▸ **Your assignment**:
Given the records that follow, return each one verbatim.

▸ **Material to process**:
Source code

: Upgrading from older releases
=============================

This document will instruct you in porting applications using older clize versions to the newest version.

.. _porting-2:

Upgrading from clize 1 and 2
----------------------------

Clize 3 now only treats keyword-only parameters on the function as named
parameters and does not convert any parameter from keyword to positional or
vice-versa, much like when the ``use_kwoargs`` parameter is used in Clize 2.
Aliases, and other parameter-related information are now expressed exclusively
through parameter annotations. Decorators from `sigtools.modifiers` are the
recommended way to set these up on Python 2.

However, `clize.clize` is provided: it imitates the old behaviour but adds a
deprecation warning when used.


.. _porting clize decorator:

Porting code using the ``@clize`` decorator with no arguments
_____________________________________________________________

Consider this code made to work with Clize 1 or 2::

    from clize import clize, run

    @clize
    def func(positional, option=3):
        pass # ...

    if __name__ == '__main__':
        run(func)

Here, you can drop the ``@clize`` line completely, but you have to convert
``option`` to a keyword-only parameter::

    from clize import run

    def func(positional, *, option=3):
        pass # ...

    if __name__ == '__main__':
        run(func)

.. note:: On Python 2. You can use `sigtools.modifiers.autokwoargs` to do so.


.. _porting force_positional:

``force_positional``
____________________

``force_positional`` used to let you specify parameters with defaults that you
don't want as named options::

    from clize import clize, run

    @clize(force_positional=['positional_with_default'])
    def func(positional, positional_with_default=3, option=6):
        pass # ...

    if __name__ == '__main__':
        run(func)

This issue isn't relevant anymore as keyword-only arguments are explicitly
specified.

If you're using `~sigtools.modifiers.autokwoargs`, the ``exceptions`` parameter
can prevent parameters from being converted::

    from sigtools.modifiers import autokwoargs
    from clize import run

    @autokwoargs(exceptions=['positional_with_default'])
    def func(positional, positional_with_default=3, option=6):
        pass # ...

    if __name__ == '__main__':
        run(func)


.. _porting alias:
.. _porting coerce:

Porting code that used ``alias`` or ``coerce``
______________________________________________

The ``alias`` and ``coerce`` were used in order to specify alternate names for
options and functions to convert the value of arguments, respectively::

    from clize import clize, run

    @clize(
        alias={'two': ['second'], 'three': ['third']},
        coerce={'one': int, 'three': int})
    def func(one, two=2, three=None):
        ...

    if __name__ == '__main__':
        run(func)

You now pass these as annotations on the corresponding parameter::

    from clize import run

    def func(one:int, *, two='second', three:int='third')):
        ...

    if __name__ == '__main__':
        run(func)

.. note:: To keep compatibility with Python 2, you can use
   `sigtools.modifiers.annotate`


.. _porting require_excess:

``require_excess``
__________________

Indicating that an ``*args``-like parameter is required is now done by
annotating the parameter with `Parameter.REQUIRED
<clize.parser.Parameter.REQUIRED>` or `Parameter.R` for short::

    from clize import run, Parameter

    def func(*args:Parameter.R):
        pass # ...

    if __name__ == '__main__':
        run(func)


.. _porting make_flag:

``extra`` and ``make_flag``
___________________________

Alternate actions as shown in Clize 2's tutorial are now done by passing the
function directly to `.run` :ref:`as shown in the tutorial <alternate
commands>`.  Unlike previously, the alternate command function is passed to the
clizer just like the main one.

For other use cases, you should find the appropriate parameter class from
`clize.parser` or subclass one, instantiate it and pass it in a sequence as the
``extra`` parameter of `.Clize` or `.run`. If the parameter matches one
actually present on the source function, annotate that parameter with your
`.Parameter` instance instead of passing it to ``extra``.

▸ **Written answer**:
Source code

: Upgrading from older releases
=============================

This document will instruct you in porting applications using older clize versions to the newest version.

.. _porting-2:

Upgrading from clize 1 and 2
----------------------------

Clize 3 now only treats keyword-only parameters on the function as named
parameters and does not convert any parameter from keyword to positional or
vice-versa, much like when the ``use_kwoargs`` parameter is used in Clize 2.
Aliases, and other parameter-related information are now expressed exclusively
through parameter annotations. Decorators from `sigtools.modifiers` are the
recommended way to set these up on Python 2.

However, `clize.clize` is provided: it imitates the old behaviour but adds a
deprecation warning when used.


.. _porting clize decorator:

Porting code using the ``@clize`` decorator with no arguments
_____________________________________________________________

Consider this code made to work with Clize 1 or 2::

    from clize import clize, run

    @clize
    def func(positional, option=3):
        pass # ...

    if __name__ == '__main__':
        run(func)

Here, you can drop the ``@clize`` line completely, but you have to convert
``option`` to a keyword-only parameter::

    from clize import run

    def func(positional, *, option=3):
        pass # ...

    if __name__ == '__main__':
        run(func)

.. note:: On Python 2. You can use `sigtools.modifiers.autokwoargs` to do so.


.. _porting force_positional:

``force_positional``
____________________

``force_positional`` used to let you specify parameters with defaults that you
don't want as named options::

    from clize import clize, run

    @clize(force_positional=['positional_with_default'])
    def func(positional, positional_with_default=3, option=6):
        pass # ...

    if __name__ == '__main__':
        run(func)

This issue isn't relevant anymore as keyword-only arguments are explicitly
specified.

If you're using `~sigtools.modifiers.autokwoargs`, the ``exceptions`` parameter
can prevent parameters from being converted::

    from sigtools.modifiers import autokwoargs
    from clize import run

    @autokwoargs(exceptions=['positional_with_default'])
    def func(positional, positional_with_default=3, option=6):
        pass # ...

    if __name__ == '__main__':
        run(func)


.. _porting alias:
.. _porting coerce:

Porting code that used ``alias`` or ``coerce``
______________________________________________

The ``alias`` and ``coerce`` were used in order to specify alternate names for
options and functions to convert the value of arguments, respectively::

    from clize import clize, run

    @clize(
        alias={'two': ['second'], 'three': ['third']},
        coerce={'one': int, 'three': int})
    def func(one, two=2, three=None):
        ...

    if __name__ == '__main__':
        run(func)

You now pass these as annotations on the corresponding parameter::

    from clize import run

    def func(one:int, *, two='second', three:int='third')):
        ...

    if __name__ == '__main__':
        run(func)

.. note:: To keep compatibility with Python 2, you can use
   `sigtools.modifiers.annotate`


.. _porting require_excess:

``require_excess``
__________________

Indicating that an ``*args``-like parameter is required is now done by
annotating the parameter with `Parameter.REQUIRED
<clize.parser.Parameter.REQUIRED>` or `Parameter.R` for short::

    from clize import run, Parameter

    def func(*args:Parameter.R):
        pass # ...

    if __name__ == '__main__':
        run(func)


.. _porting make_flag:

``extra`` and ``make_flag``
___________________________

Alternate actions as shown in Clize 2's tutorial are now done by passing the
function directly to `.run` :ref:`as shown in the tutorial <alternate
commands>`.  Unlike previously, the alternate command function is passed to the
clizer just like the main one.

For other use cases, you should find the appropriate parameter class from
`clize.parser` or subclass one, instantiate it and pass it in a sequence as the
``extra`` parameter of `.Clize` or `.run`. If the parameter matches one
actually present on the source function, annotate that parameter with your
`.Parameter` instance instead of passing it to ``extra``.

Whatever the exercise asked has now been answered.